Centered on a Copenhagen police officer who, after a nervous breakdown is assigned to a mysteriously vacant position as Marshall of a small town in the Danish countryside, the film explores what happens when an outsider comes into this insular community and just how far they will go to maintain their independence from the outside world.

To be sure, this is a bit of an odd film. It often takes a turn for the macabre and harkens back to the tone and certain more specific elements of the works of the Coen brothers and David Lynch – all the while playing out like a Western with horror film sensibilities (think “Village of the Damned” minus the aliens/super powers).

Creating a cohesive and believable atmosphere that fulfills such a description is a delicate balancing act that Genz and his team walked brilliantly from start to finish. The stark landscape of this little town is beautifully displayed by cinematographer Jørgen Johansson and I would recommend seeing this in theaters to get the full effect (unless you’re filthy rich and have a ridiculously large home setup). The music helps marry the disparate tones of the film and the script smartly layers the strange elements of the town and its people.

Obviously, to make the story sing you need good acting performances and that’s exactly what’s happened here. Jakob Cedergren superbly shapes the role – a big fish in a small pond, stoically going about trying to recapture his old life. He is hoping that this little break will get him back to Copenhagen quickly but once he gets involved with the local femme fatale (Lene Maria Christensen) who just happens to be married to the town bully (Kim Bodnia), all bets are off. Watching his character adapt to each new unwritten rule of the town is a pleasure to watch, as the role is layered and filled with subtlety, rather than just another simple two dimensional stereotype as is so often the case in mainstream films these days.

Christensen’s character is enduring spousal abuse from Bodnia’s and the pair play their roles with a marvelous shading of the moral compass. They go about their lives in a constant cycle of abuse, known quite well by the town folk as there are no secrets in a community this small, and it is the new Marshall’s involvement that forces a resolution to the situation.

A 4.5 out of 5, “Terribly Happy” creates a dark, strange tone and holds it throughout. The final scenes are layered with delicious tension and from acting to direction to cinematography, the entire production gets it right and this is one that shouldn’t be missed by fans of great foreign cinema as it is easily one of the best films 2010 has offered on American soil.
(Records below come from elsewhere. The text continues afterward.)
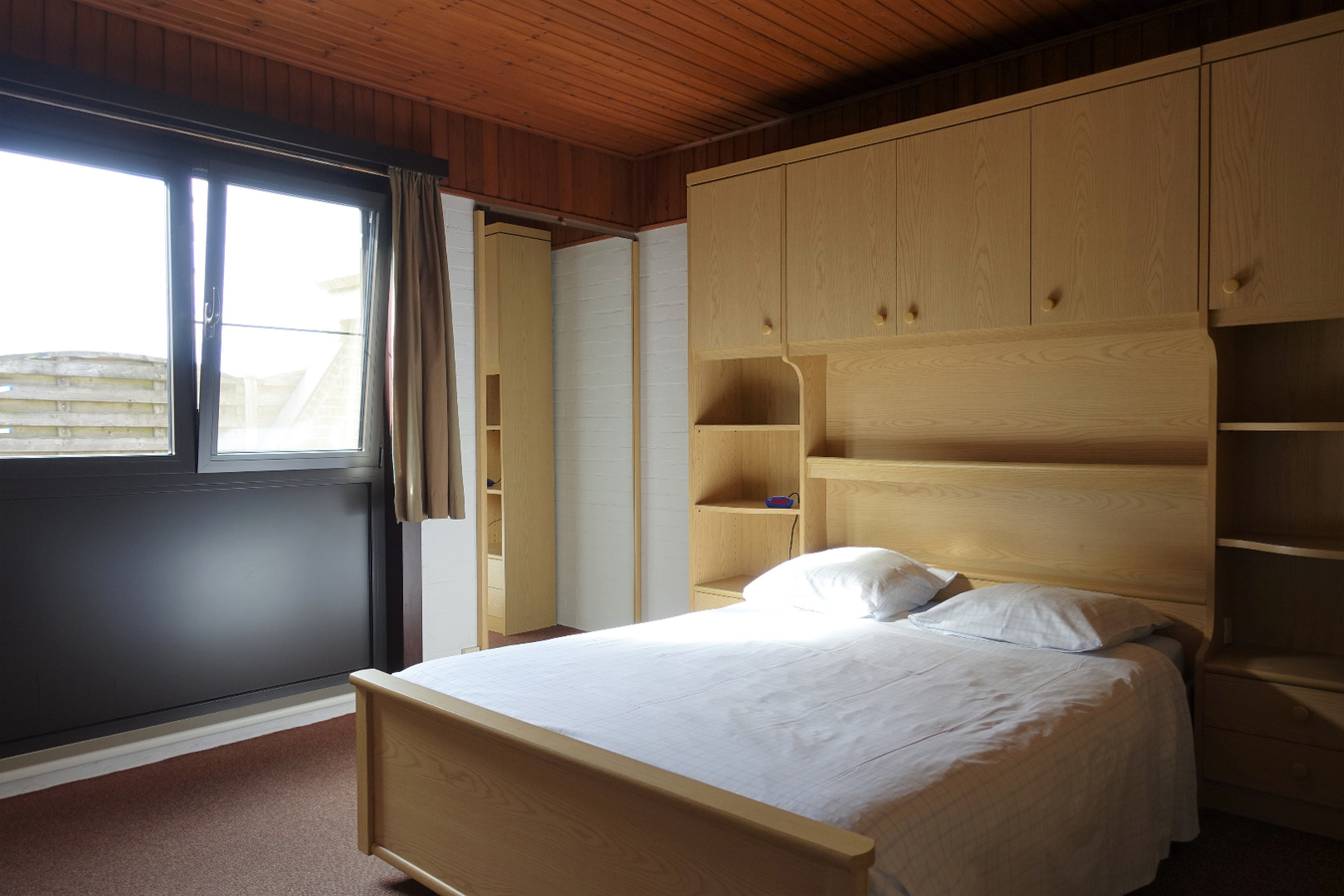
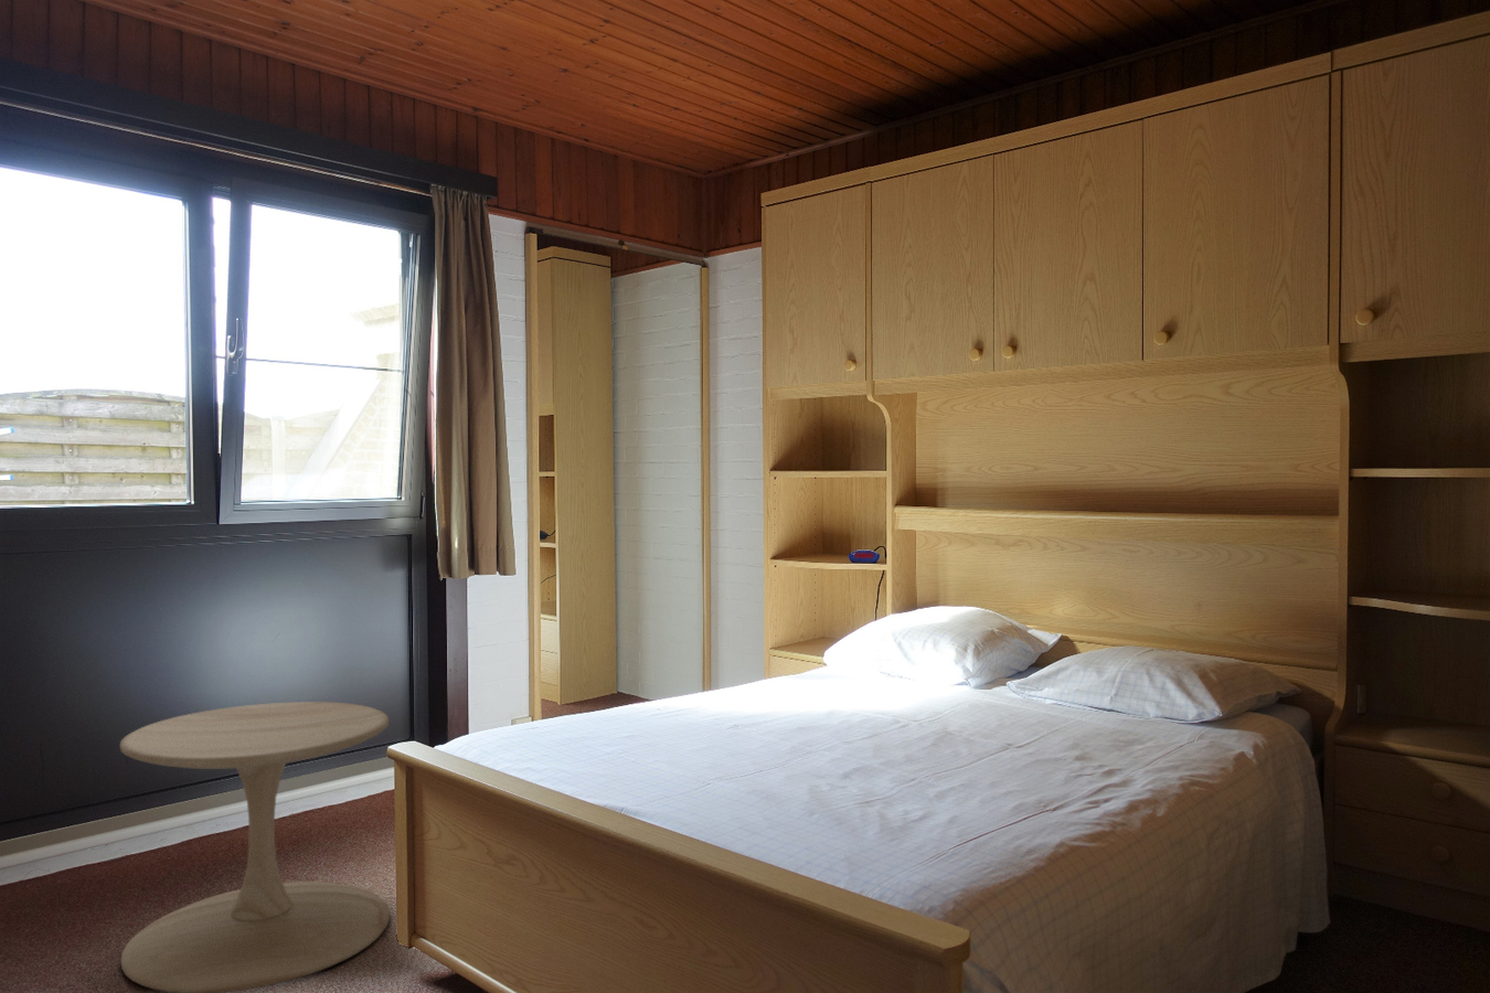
+ side table [120,700,390,993]
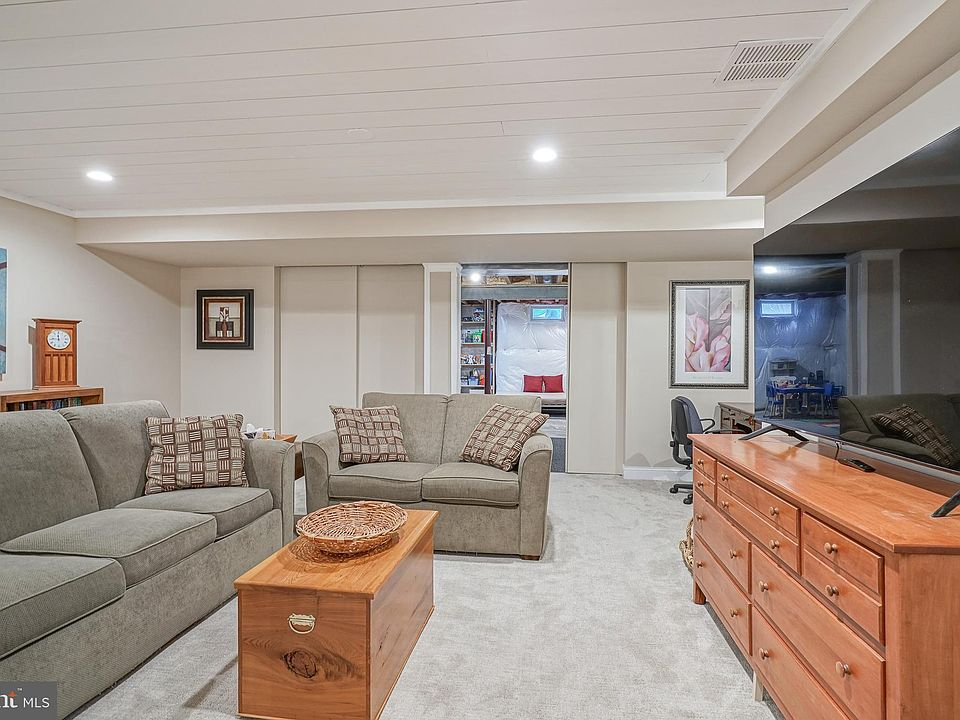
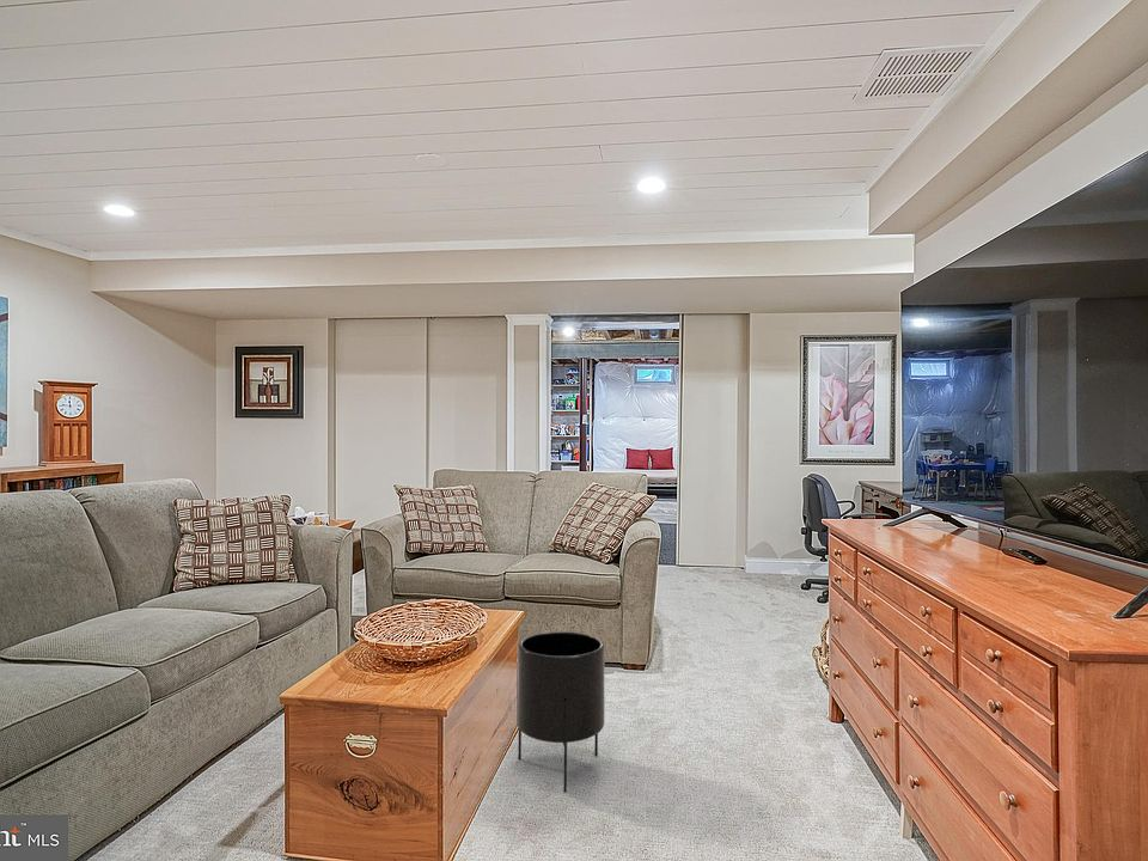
+ planter [515,630,606,793]
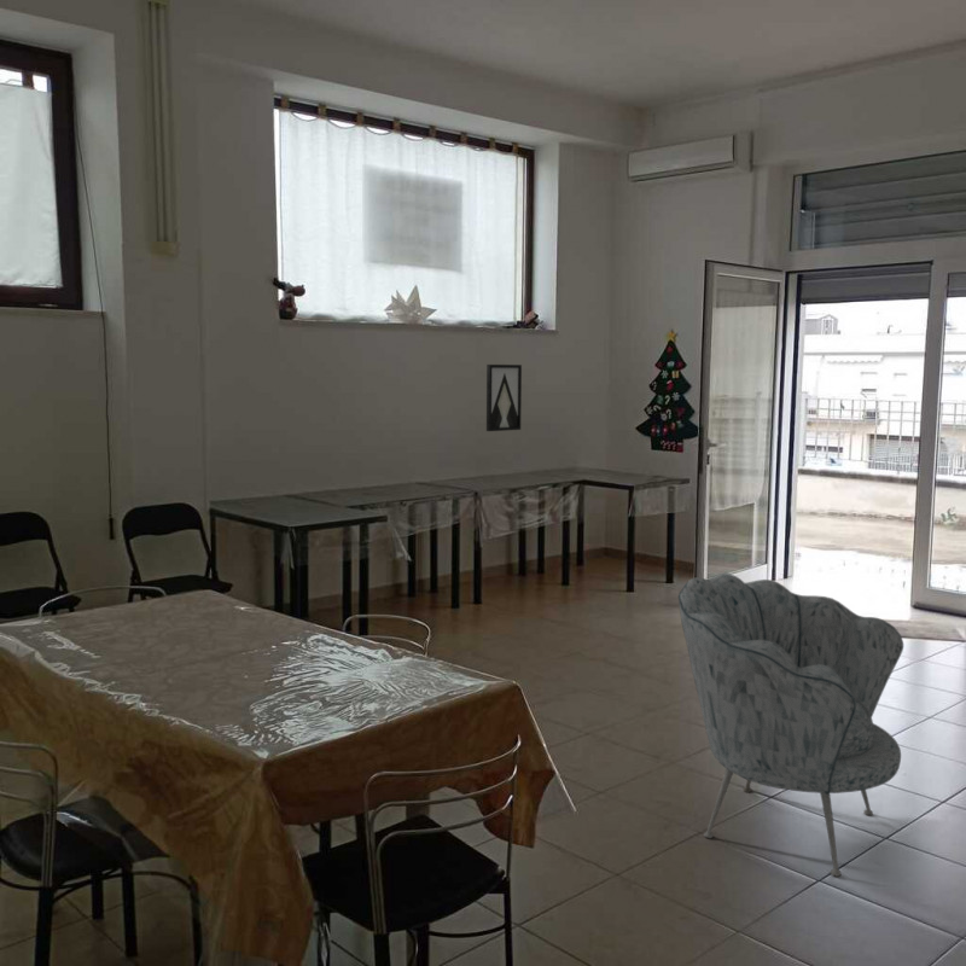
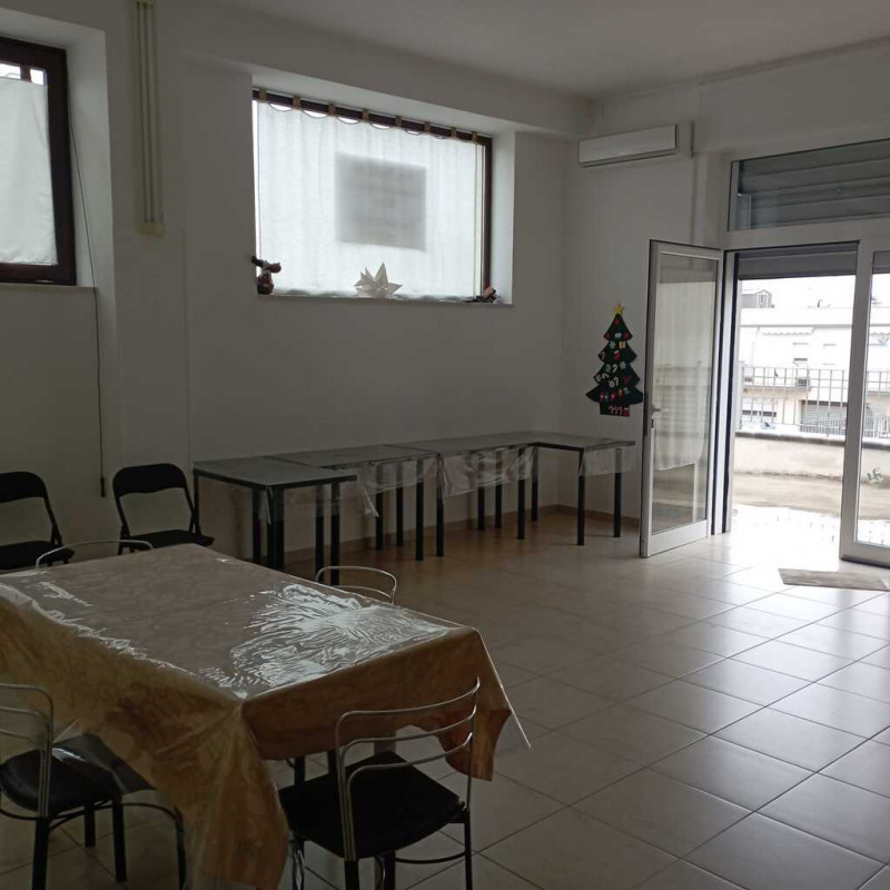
- armchair [677,572,904,878]
- wall art [485,363,523,432]
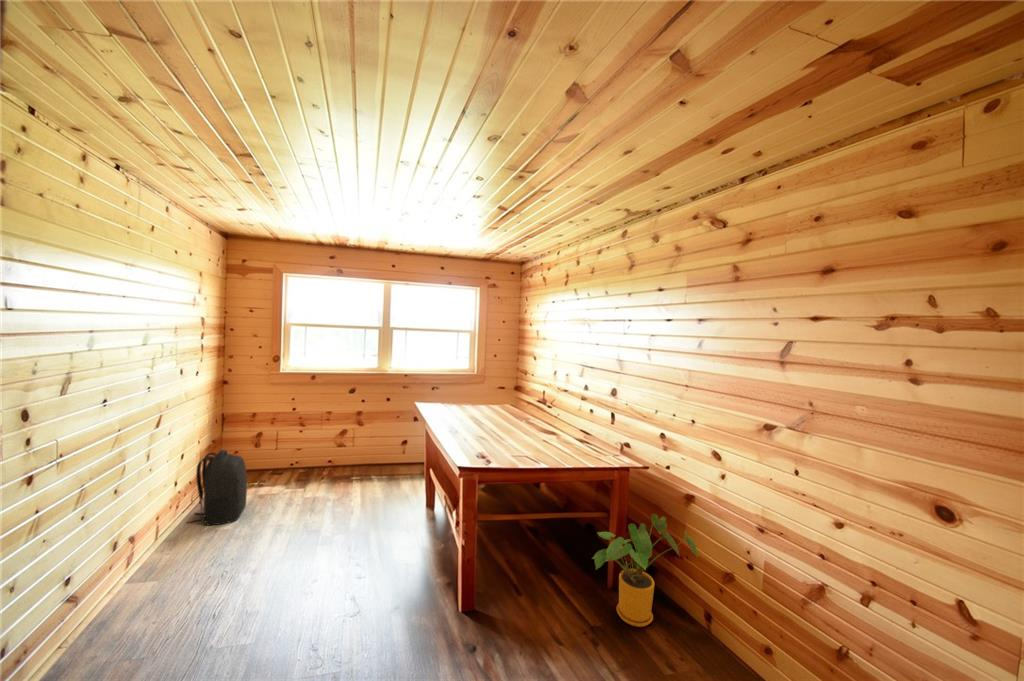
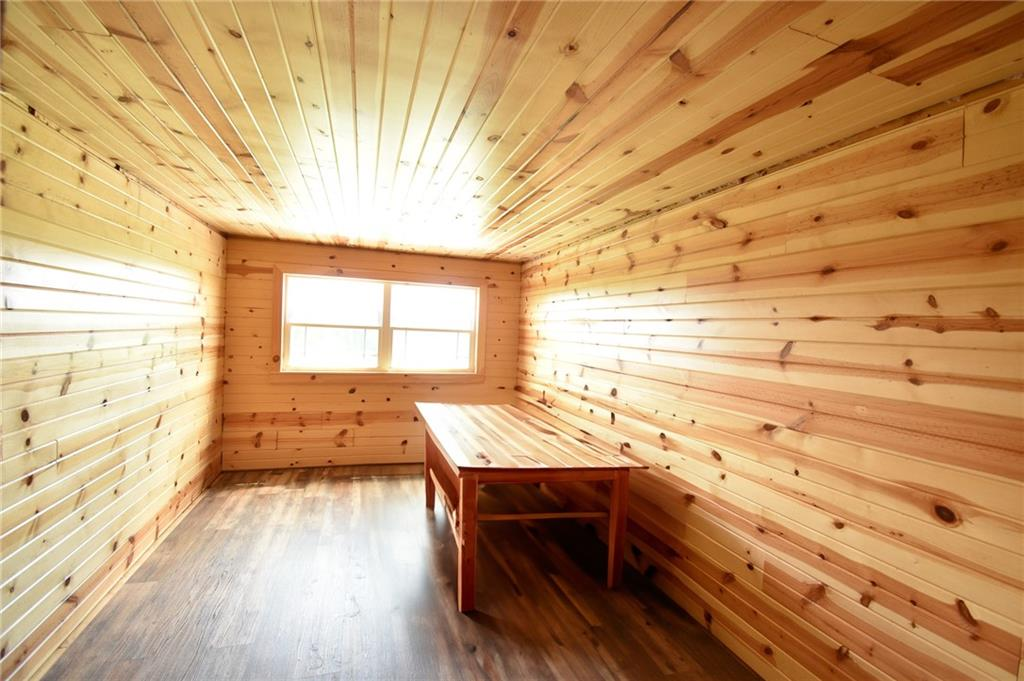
- backpack [186,449,248,527]
- house plant [591,513,699,628]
One side note is that this, of course, is getting remade for American audiences who find the “difficult” process of reading subtitles too much for them to take and as a chance for film financiers to make a quick buck on proven material. The only positive may lie in that Genz will be the one ‘translating’ his own film and, in an interview with Screen Daily, said he “wasn’t finished with the material and wanted to explore it further”. While I think the film perfectly wraps everything up and is one of the rare examples of a production rolling the credits at just the right moment, maybe Genz will surprise me and I’ll just have to wait for him to finish the remake and find out for myself.